The California Health Interview Survey (CHIS) found that 94% of Californians were insured in 2020, a record high for the state since CHIS researchers began asking state residents about health care coverage in 2001.

While the gain of more than one million insured Californians in 2020 was driven mostly by growth in Medi-Cal enrollment, it also included increases in individual coverage and Medicare, Wilson found. Medi-Cal enrollment was higher because California paused disenrollments for the duration of the public health emergency, consistent with federal requirements.

The number of insured people also remained high because, despite the economic upheaval of the pandemic, “enrollment declines among employer-sponsored insurance were smaller than job losses might have predicted,” Wilson reported.

Many losing their job-based coverage turned to the state’s ACA marketplace, Covered California, which, through special enrollment periods linked to the pandemic, recession, and wildfires, kept sign-ups open throughout much of the year. In addition to these factors, in 2020 the state funded premium assistance that subsidized insurance policies for 45,000 middle-income enrollees and added to existing federal assistance for another 500,000 people, driving participation in Covered California. People who had lost job-based insurance also turned to Covered California.

Overall, enrollment in Covered California increased by 19% in 2020, Wilson found.

Temporary Changes Mean Challenges Remain

The  boost in federal subsidies available through the ACA marketplaces is temporary. California passed its own subsidies in last year’s budget, which the federal subsidies replaced only temporarily. A permanent increase in ACA subsidies is one of many health care components in the federal human infrastructure bill that Democrats want to pass, Cohn reported.

Wilson notes that once the federal public health emergency officially ends, so will the federal prohibition on Medicaid disenrollments. California will then have to start reverifying Medi-Cal enrollees’ eligibility, which could result in many leaving the program.

A large decline in Medicaid coverage at that point is a looming national problem that could disproportionately affect people of color. Manatt Health recently urged state and federal Medicaid leaders to start work now to streamline and improve their redetermination processes. Otherwise, there is considerable risk of many losing coverage — even those still eligible for the program after the emergency. (Recent qualitative research published by CHCF offers insights into how to improve enrollment and retention in Medi-Cal.)
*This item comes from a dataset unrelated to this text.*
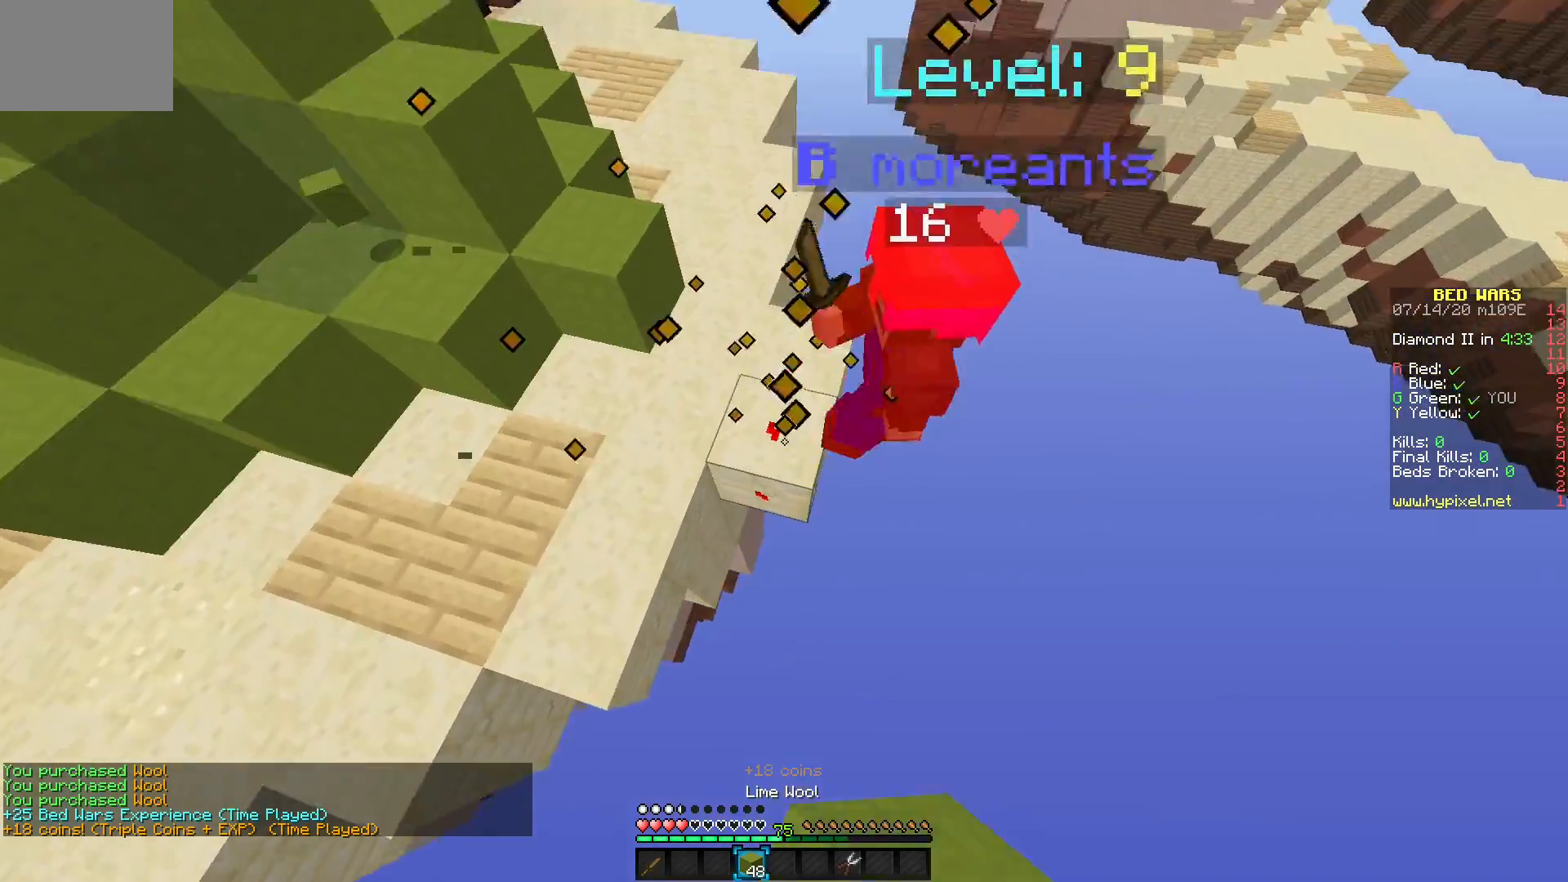
{"keys": [], "mouse": [], "events": [[100, "mouse_left", "up"], [217, "mouse_right", "down"], [283, "mouse_right", "up"], [433, "mouse_right", "down"], [500, "mouse_right", "up"]]}
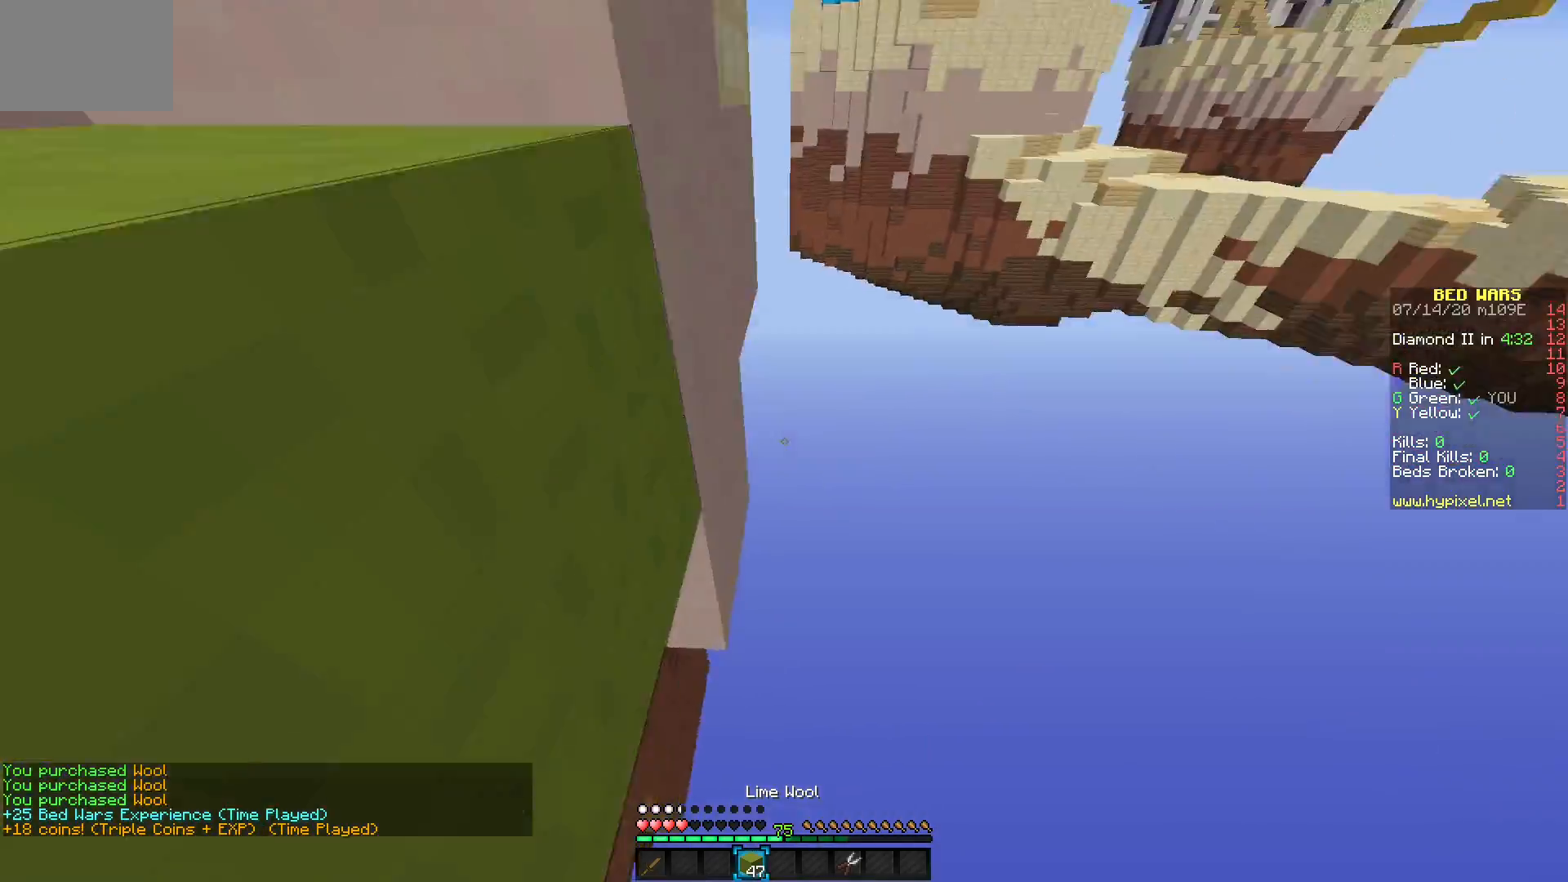
{"keys": [], "mouse": [], "events": [[67, "mouse_right", "down"], [150, "mouse_right", "up"], [217, "mouse_right", "down"], [433, "mouse_right", "up"]]}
Other challenges remain, in California and nationwide. The Commonwealth Fund notes that insurance has not eliminated medical debt, for instance, including debt related to COVID. The same report highlighted continued national racial disparities in coverage.

CHIS researchers noted that while California coverage rates were at an all-time high in 2020, too many Californians continue to have difficulty accessing care. While great progress has been made to expand coverage to undocumented Californians, many California adults between the ages of 26 and 50, including numerous frontline and essential workers, remain excluded from Medi-Cal and Covered California due to immigration status.

Despite the work that remains, the state and federal policies enacted to help people get and keep coverage during the pandemic have made a huge difference for millions of Americans.